Written instruction: Put every line of the material below into a JSON list of strings, one string per line, and leave out any blank lines.
************
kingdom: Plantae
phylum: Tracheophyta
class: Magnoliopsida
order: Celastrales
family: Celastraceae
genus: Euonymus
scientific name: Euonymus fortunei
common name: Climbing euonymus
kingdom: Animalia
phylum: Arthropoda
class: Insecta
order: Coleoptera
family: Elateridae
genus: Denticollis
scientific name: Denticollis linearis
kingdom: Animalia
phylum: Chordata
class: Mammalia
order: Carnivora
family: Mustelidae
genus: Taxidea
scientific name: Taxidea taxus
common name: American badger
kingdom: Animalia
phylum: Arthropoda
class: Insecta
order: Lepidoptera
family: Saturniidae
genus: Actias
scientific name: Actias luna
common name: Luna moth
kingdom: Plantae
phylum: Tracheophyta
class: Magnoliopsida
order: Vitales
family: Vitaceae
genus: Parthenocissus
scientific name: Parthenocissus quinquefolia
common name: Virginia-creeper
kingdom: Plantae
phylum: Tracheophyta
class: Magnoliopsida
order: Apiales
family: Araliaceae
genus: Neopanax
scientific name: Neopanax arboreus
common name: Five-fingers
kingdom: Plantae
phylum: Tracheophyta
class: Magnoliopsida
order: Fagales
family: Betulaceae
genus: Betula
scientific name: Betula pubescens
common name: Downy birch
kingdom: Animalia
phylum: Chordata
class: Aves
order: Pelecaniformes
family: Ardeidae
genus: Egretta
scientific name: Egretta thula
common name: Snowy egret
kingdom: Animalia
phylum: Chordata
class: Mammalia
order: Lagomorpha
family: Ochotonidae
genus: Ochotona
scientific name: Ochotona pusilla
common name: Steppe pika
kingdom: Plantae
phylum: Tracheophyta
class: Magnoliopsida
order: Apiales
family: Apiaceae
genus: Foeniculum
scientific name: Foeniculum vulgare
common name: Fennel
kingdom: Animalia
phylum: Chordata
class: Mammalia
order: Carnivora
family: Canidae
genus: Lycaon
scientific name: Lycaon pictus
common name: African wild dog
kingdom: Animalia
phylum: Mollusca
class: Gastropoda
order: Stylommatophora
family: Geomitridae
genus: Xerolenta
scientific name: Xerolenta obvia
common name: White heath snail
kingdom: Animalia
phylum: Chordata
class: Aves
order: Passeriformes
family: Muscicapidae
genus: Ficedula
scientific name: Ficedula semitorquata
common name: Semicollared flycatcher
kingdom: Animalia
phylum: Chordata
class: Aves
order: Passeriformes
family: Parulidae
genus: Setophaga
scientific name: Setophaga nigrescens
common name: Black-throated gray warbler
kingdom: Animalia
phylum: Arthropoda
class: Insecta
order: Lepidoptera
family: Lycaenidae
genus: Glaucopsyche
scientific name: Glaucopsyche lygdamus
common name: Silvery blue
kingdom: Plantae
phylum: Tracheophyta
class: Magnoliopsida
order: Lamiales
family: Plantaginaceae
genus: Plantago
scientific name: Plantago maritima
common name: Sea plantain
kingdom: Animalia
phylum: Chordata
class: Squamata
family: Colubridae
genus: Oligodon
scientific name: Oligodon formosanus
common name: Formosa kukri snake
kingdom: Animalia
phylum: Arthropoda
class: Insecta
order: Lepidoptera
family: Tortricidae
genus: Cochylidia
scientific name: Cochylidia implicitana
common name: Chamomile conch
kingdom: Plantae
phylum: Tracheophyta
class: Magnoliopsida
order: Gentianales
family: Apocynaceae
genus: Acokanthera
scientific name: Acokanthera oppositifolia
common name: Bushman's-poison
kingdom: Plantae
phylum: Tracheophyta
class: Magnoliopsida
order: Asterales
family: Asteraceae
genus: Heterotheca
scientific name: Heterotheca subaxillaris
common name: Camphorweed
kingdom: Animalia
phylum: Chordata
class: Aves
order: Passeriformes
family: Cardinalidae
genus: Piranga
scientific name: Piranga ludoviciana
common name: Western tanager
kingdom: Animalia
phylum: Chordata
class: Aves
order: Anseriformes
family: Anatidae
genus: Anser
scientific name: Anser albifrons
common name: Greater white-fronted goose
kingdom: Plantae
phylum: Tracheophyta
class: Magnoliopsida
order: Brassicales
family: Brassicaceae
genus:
************
Reply to the task:
[
  "kingdom: Plantae",
  "phylum: Tracheophyta",
  "class: Magnoliopsida",
  "order: Celastrales",
  "family: Celastraceae",
  "genus: Euonymus",
  "scientific name: Euonymus fortunei",
  "common name: Climbing euonymus",
  "kingdom: Animalia",
  "phylum: Arthropoda",
  "class: Insecta",
  "order: Coleoptera",
  "family: Elateridae",
  "genus: Denticollis",
  "scientific name: Denticollis linearis",
  "kingdom: Animalia",
  "phylum: Chordata",
  "class: Mammalia",
  "order: Carnivora",
  "family: Mustelidae",
  "genus: Taxidea",
  "scientific name: Taxidea taxus",
  "common name: American badger",
  "kingdom: Animalia",
  "phylum: Arthropoda",
  "class: Insecta",
  "order: Lepidoptera",
  "family: Saturniidae",
  "genus: Actias",
  "scientific name: Actias luna",
  "common name: Luna moth",
  "kingdom: Plantae",
  "phylum: Tracheophyta",
  "class: Magnoliopsida",
  "order: Vitales",
  "family: Vitaceae",
  "genus: Parthenocissus",
  "scientific name: Parthenocissus quinquefolia",
  "common name: Virginia-creeper",
  "kingdom: Plantae",
  "phylum: Tracheophyta",
  "class: Magnoliopsida",
  "order: Apiales",
  "family: Araliaceae",
  "genus: Neopanax",
  "scientific name: Neopanax arboreus",
  "common name: Five-fingers",
  "kingdom: Plantae",
  "phylum: Tracheophyta",
  "class: Magnoliopsida",
  "order: Fagales",
  "family: Betulaceae",
  "genus: Betula",
  "scientific name: Betula pubescens",
  "common name: Downy birch",
  "kingdom: Animalia",
  "phylum: Chordata",
  "class: Aves",
  "order: Pelecaniformes",
  "family: Ardeidae",
  "genus: Egretta",
  "scientific name: Egretta thula",
  "common name: Snowy egret",
  "kingdom: Animalia",
  "phylum: Chordata",
  "class: Mammalia",
  "order: Lagomorpha",
  "family: Ochotonidae",
  "genus: Ochotona",
  "scientific name: Ochotona pusilla",
  "common name: Steppe pika",
  "kingdom: Plantae",
  "phylum: Tracheophyta",
  "class: Magnoliopsida",
  "order: Apiales",
  "family: Apiaceae",
  "genus: Foeniculum",
  "scientific name: Foeniculum vulgare",
  "common name: Fennel",
  "kingdom: Animalia",
  "phylum: Chordata",
  "class: Mammalia",
  "order: Carnivora",
  "family: Canidae",
  "genus: Lycaon",
  "scientific name: Lycaon pictus",
  "common name: African wild dog",
  "kingdom: Animalia",
  "phylum: Mollusca",
  "class: Gastropoda",
  "order: Stylommatophora",
  "family: Geomitridae",
  "genus: Xerolenta",
  "scientific name: Xerolenta obvia",
  "common name: White heath snail",
  "kingdom: Animalia",
  "phylum: Chordata",
  "class: Aves",
  "order: Passeriformes",
  "family: Muscicapidae",
  "genus: Ficedula",
  "scientific name: Ficedula semitorquata",
  "common name: Semicollared flycatcher",
  "kingdom: Animalia",
  "phylum: Chordata",
  "class: Aves",
  "order: Passeriformes",
  "family: Parulidae",
  "genus: Setophaga",
  "scientific name: Setophaga nigrescens",
  "common name: Black-throated gray warbler",
  "kingdom: Animalia",
  "phylum: Arthropoda",
  "class: Insecta",
  "order: Lepidoptera",
  "family: Lycaenidae",
  "genus: Glaucopsyche",
  "scientific name: Glaucopsyche lygdamus",
  "common name: Silvery blue",
  "kingdom: Plantae",
  "phylum: Tracheophyta",
  "class: Magnoliopsida",
  "order: Lamiales",
  "family: Plantaginaceae",
  "genus: Plantago",
  "scientific name: Plantago maritima",
  "common name: Sea plantain",
  "kingdom: Animalia",
  "phylum: Chordata",
  "class: Squamata",
  "family: Colubridae",
  "genus: Oligodon",
  "scientific name: Oligodon formosanus",
  "common name: Formosa kukri snake",
  "kingdom: Animalia",
  "phylum: Arthropoda",
  "class: Insecta",
  "order: Lepidoptera",
  "family: Tortricidae",
  "genus: Cochylidia",
  "scientific name: Cochylidia implicitana",
  "common name: Chamomile conch",
  "kingdom: Plantae",
  "phylum: Tracheophyta",
  "class: Magnoliopsida",
  "order: Gentianales",
  "family: Apocynaceae",
  "genus: Acokanthera",
  "scientific name: Acokanthera oppositifolia",
  "common name: Bushman's-poison",
  "kingdom: Plantae",
  "phylum: Tracheophyta",
  "class: Magnoliopsida",
  "order: Asterales",
  "family: Asteraceae",
  "genus: Heterotheca",
  "scientific name: Heterotheca subaxillaris",
  "common name: Camphorweed",
  "kingdom: Animalia",
  "phylum: Chordata",
  "class: Aves",
  "order: Passeriformes",
  "family: Cardinalidae",
  "genus: Piranga",
  "scientific name: Piranga ludoviciana",
  "common name: Western tanager",
  "kingdom: Animalia",
  "phylum: Chordata",
  "class: Aves",
  "order: Anseriformes",
  "family: Anatidae",
  "genus: Anser",
  "scientific name: Anser albifrons",
  "common name: Greater white-fronted goose",
  "kingdom: Plantae",
  "phylum: Tracheophyta",
  "class: Magnoliopsida",
  "order: Brassicales",
  "family: Brassicaceae",
  "genus:"
]